At this point in time, I have resigned myself to the conclusion that I have two people that somehow managed to have themselves enumerated twice, in the same county, in the 1920 US census. Wow. I had heard of it happening before, but never thought I would actually find it in my searching, least of all in the same family. The positive outcome: Because of the extra searching I did for this post, I just knocked down a maternal brick wall on my husband’s line. Check back for those results!

Want to check my work? Here are the sources; tell me what you think! Did I get it right?

George and Ruby: Source Citation Ancestry: Year: 1920; Census Place: Hartford Ward 8, Hartford, Connecticut; Roll: T625_183; Page: 12A; Enumeration District: 112; Image: 1160.
On Family Search

George and Augusta: Source Citation Ancestry: Year: 1920; Census Place: Hartford Ward 9, Hartford, Connecticut; Roll: T625_184; Page: 8A; Enumeration District: 114; Image: 68.
On Family Search

Alton and his parents: Source Citation Ancestry: Year: 1920; Census Place: Coventry, Tolland, Connecticut; Roll: T625_198; Page: 3A; Enumeration District: 308; Image: 68.
On Family Search

6 thoughts on “One Family, Double Enumeration: A Tale of Two Georges

  1. I know what you mean about finding people in 2 places on the same census. I had 3 cousins listed in Pennsylvania with their grandparents and also listed in Ohio with their parents on the same census. I have to check the actual dates that the census was taken in each place.

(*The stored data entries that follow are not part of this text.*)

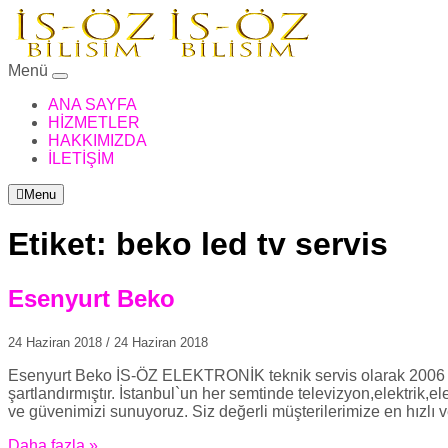
Menü
ANA SAYFA
HİZMETLER
HAKKIMIZDA
İLETİŞİM
Menu
Etiket:
beko led tv servis
Esenyurt Beko
24 Haziran 2018
/
24 Haziran 2018
Esenyurt Beko İS-ÖZ ELEKTRONİK teknik servis olarak 2006 yil
şartlandırmıştır. İstanbul`un her semtinde televizyon,elektrik,
ve güvenimizi sunuyoruz. Siz değerli müşterilerimize en hızlı v
Daha fazla »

  2. I’m sure you’ve done this already, but you should check the City Directories for Hartford. In 1919, G. W., mach operator, boards at 23 Harbison while Geo. W., salesman, house is 45 Sumner.

    Alton Taylor is listed in the 1920 and 1921 directories as living at 37 Harbison, the house next to George and Ruby Bennett (although in the census John Wilson’s household is enumerated there). Wow, the Hartford City Directories even list divorces and migrations. Very helpful.

  3. Trisha: you are not the only to tell me recently that this happened to thier family too. I thought it was a once in a blue moon type of thing, but it is looking more and more common!

    Alissa: I have done a cursory glance in the Hartford directories in the later 20′s but I will make sure to go back now and look in each one more in depth. The Bennett’s had moved to Westchester, New York by 1930. I have been trying to figure out which year using the directories. You are correct, they list a lot of information and are a real find for anyone doing research in that area!

  4. There were many children born in my great grandparents’ family. If one child died the next child of the same sex got the deceased child’s name. So there were 2 Mary Ann’s and my grandfather was the second George.

  5. I have found this to be a common occurrence also. My mother and her sister appear in the 1930 Census in both Virginia and Kentucky. In their parents location, they were listed as Ab which I figured meant absent. In their Virginia “home”, they were listed as boarders since they were temporarily living with a close friend of the family. Sometimes the clue lies in the actual date that the census was taken in each location. It is conceivable that sometimes there could have been a relocation between the dates.
    The Hartford family directories have been extremely helpful to me in placing my father and grandfather.

  6. My grandfather was enumerated twice in 1930; once with his wife and children at home and again in the local jail (a couple days later), probably sobering up.